Directors asked how they failed to spot fraud

Andrew Buncombe
Thursday 09 January 2014 05:42

Serious and wide-ranging questions were being asked yesterday about how WorldCom's board of directors failed to detect the simple but catastrophic accountancy discrepancy which has brought the company to the verge of bankruptcy. The US Treasury Secretary, Paul O'Neill, said corporate executives who falsely certified company finances should go to jail.

The impropriety at the heart of WorldCom's finances was discovered only a few weeks ago by the company's the head of internal audit, Cynthia Cooper. When she discovered the chief financial officer, Scott Sullivan, had been using an "unorthodox" accounting technique, listing charges paid to telephone companies as capital expenditure rather than operating costs, she informed the head of the firm's auditing committee. Mr Sullivan was fired on Tuesday.

The man who ordered the audit, WorldCom's new chief executive, John Sidgmore, said he was shocked by the discovery of the accountancy fraud, which was formally revealed to the board on Monday.

Analysts demanded to know why the board had failed so completely to detect the impropriety before then. How, they asked with just a trace of dark humour, could the telecommunications company simply turn around a simply say, "Sorry, wrong number"?

Charles Elson, director of the Centre for Corporate Governance at the University of Delaware, said: "This board is certainly no stranger to corporate governance controversy, most notably the whole brouhaha over loans made to [former CEO Bernard] Ebbers."

WorldCom's board consists of 11 directors, eight of whom are considered "independent", as defined by the National Association of Securities Dealers. Its audit committee is charged with reviewing the company's financial statements.

The statement the company filed this year with the Securities and Exchange Commission (SEC), says the four-person committee met five times in 2001 to review the firm's financial statements. The company now says these statements inflated earnings before interest, taxes and depreciation by $3.8bn.

Nell Minnow, a commentator on corporate structure and editor of Corporate Library told, a online financial news site, that she believed the company's directors were unqualified to understand what was happening.

The statement filed by WorldCom last May said: "The members of the audit committee are not professionally engaged in the practice of auditing or accounting and are not experts in the fields of auditing or accounting. Members of the audit committee rely without independent verification on the information provided to them and on the representations made by management and the independent auditors.

"Accordingly, the audit committee's oversight does not provide an independent basis to determine that management has maintained appropriate accounting and financial reporting principles or appropriate internal controls and procedures designed to assure compliance with accounting standards and applicable laws and regulations."

With the SEC having already having filed civil fraud charges against WorldCom and with the US Justice Department said to have launched a criminal investigation, Secretary O'Neill said: "I think we've got to prosecute people to the full extent of the law. In some cases we need to strengthen the law so the government can prevent unscrupulous executives from looting their companies."

Mr O'Neill, a former chief executive of Alcoa Inc, added: "It's not possible for it to have been done by one individual. The scope of what they've done at WorldCom requires complicity of quite a few people, I think, because the numbers are so huge. The accounting technique they used is so fundamental. It's just mind-boggling."

On ABC's Good Morning America, he backed the SEC chairman Harvey Pitt's comment advocating criminal prosecution of executives who falsely certify corporate finances. "We think that's the right step," he added.
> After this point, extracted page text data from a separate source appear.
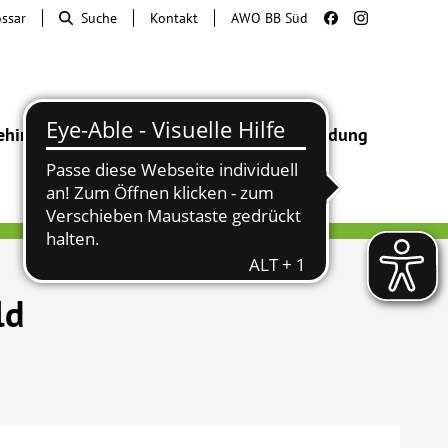
ossar
Suche
Kontakt
AWO BB Süd
ehinderung
Beratung & Hilfe
Begegnung
Bildung
ld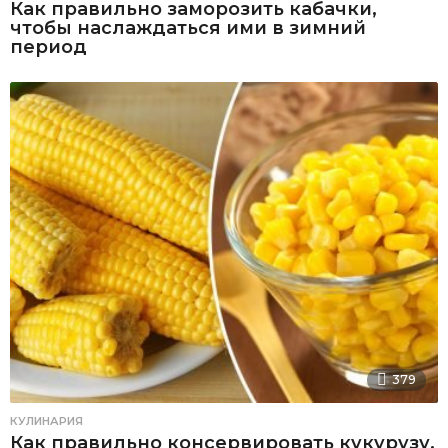
Как правильно заморозить кабачки,
чтобы наслаждаться ими в зимний
период
379
КУЛИНАРИЯ
Как правильно консервировать кукурузу,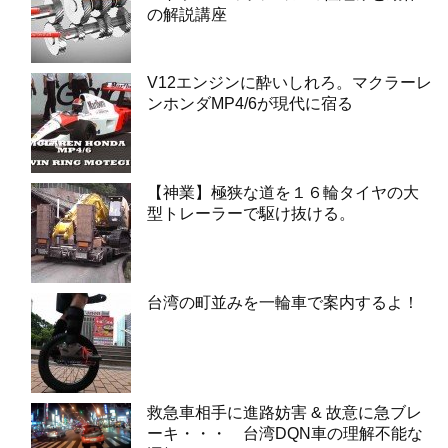
の解説講座
V12エンジンに酔いしれろ。マクラーレ
ンホンダMP4/6が現代に宿る
【神業】極狭な道を１６輪タイヤの大
型トレーラーで駆け抜ける。
台湾の町並みを一輪車で案内するよ！
救急車相手に進路妨害 & 故意に急ブレ
ーキ・・・ 台湾DQN車の理解不能な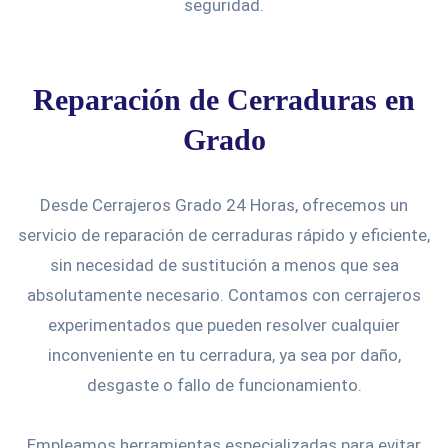
seguridad.
Reparación de Cerraduras en
Grado
Desde Cerrajeros Grado 24 Horas, ofrecemos un
servicio de reparación de cerraduras rápido y eficiente,
sin necesidad de sustitución a menos que sea
absolutamente necesario. Contamos con cerrajeros
experimentados que pueden resolver cualquier
inconveniente en tu cerradura, ya sea por daño,
desgaste o fallo de funcionamiento.
Empleamos herramientas especializadas para evitar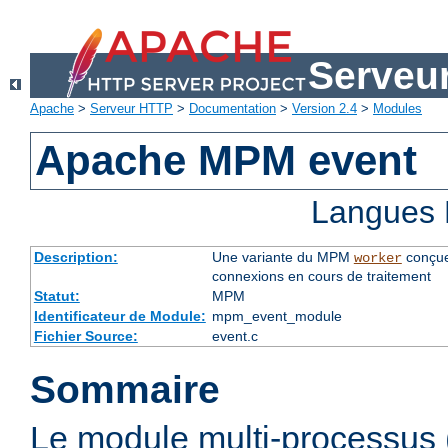
Serveu
Apache
>
Serveur HTTP
>
Documentation
>
Version 2.4
>
Modules
Apache MPM event
Langues 
Description:
Une variante du MPM
conçue
worker
connexions en cours de traitement
Statut:
MPM
Identificateur de Module:
mpm_event_module
Fichier Source:
event.c
Sommaire
Le module multi-processu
President George Bush, who said on Wednesday that he found WorldCom's behaviour "outrageous", said yesterday, before a meeting with Russia's President Vladimir Putin at the G8 summit in Canada: "If you are a responsible citizen and you run a corporation in America, you must fully disclose all assets and liabilities, and you must treat your shareholders and employees with respect."
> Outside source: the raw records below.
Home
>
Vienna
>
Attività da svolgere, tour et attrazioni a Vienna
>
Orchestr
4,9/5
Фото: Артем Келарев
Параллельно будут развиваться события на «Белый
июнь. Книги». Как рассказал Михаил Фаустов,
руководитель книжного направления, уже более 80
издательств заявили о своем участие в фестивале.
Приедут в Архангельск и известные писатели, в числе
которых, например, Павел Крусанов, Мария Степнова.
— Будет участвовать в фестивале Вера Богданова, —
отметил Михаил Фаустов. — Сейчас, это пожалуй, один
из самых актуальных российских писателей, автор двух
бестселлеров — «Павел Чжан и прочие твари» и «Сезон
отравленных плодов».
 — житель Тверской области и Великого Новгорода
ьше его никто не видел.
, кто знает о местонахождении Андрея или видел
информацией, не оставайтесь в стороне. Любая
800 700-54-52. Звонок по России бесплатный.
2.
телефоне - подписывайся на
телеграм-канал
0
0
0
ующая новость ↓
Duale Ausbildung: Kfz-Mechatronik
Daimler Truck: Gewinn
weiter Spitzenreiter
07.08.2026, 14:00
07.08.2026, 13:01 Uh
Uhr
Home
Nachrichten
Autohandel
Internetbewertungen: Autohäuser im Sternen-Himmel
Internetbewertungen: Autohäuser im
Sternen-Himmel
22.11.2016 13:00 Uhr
Analysts warned that WorldCom, owner of the MCI long-distance business and one of the world's biggest internet "backbone" networks, could declare bankruptcy within a week, joining Enron as one of the most spectacular failures of the so-called new economy.
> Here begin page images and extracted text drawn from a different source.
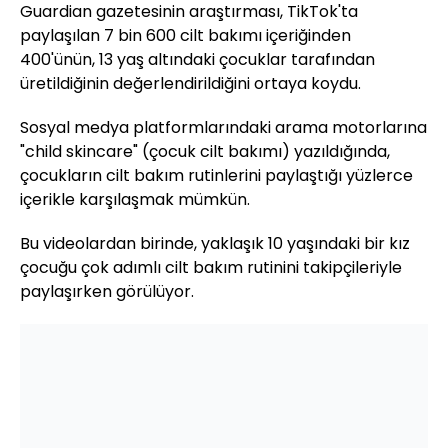
Guardian gazetesinin araştırması, TikTok'ta
paylaşılan 7 bin 600 cilt bakımı içeriğinden
400'ünün, 13 yaş altındaki çocuklar tarafından
üretildiğinin değerlendirildiğini ortaya koydu.
Sosyal medya platformlarındaki arama motorlarına
"child skincare" (çocuk cilt bakımı) yazıldığında,
çocukların cilt bakım rutinlerini paylaştığı yüzlerce
içerikle karşılaşmak mümkün.
Bu videolardan birinde, yaklaşık 10 yaşındaki bir kız
çocuğu çok adımlı cilt bakım rutinini takipçileriyle
paylaşırken görülüyor.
With more than $100bn in assets reported at the end of March, a WorldCom bankruptcy would be twice as large as Enron's record-setting fall last autumn and four times as big as that of Global Crossing in January.

Late on Wednesday, the SEC filed civil charges against WorldCom, partly to stop the company destroying documents, as happened in the case of Enron. Its suit said: "In a scheme directed and approved by its senior management, WorldCom disguised its true operating performance by using undisclosed and improper accounting that made the company appear more profitable than it was."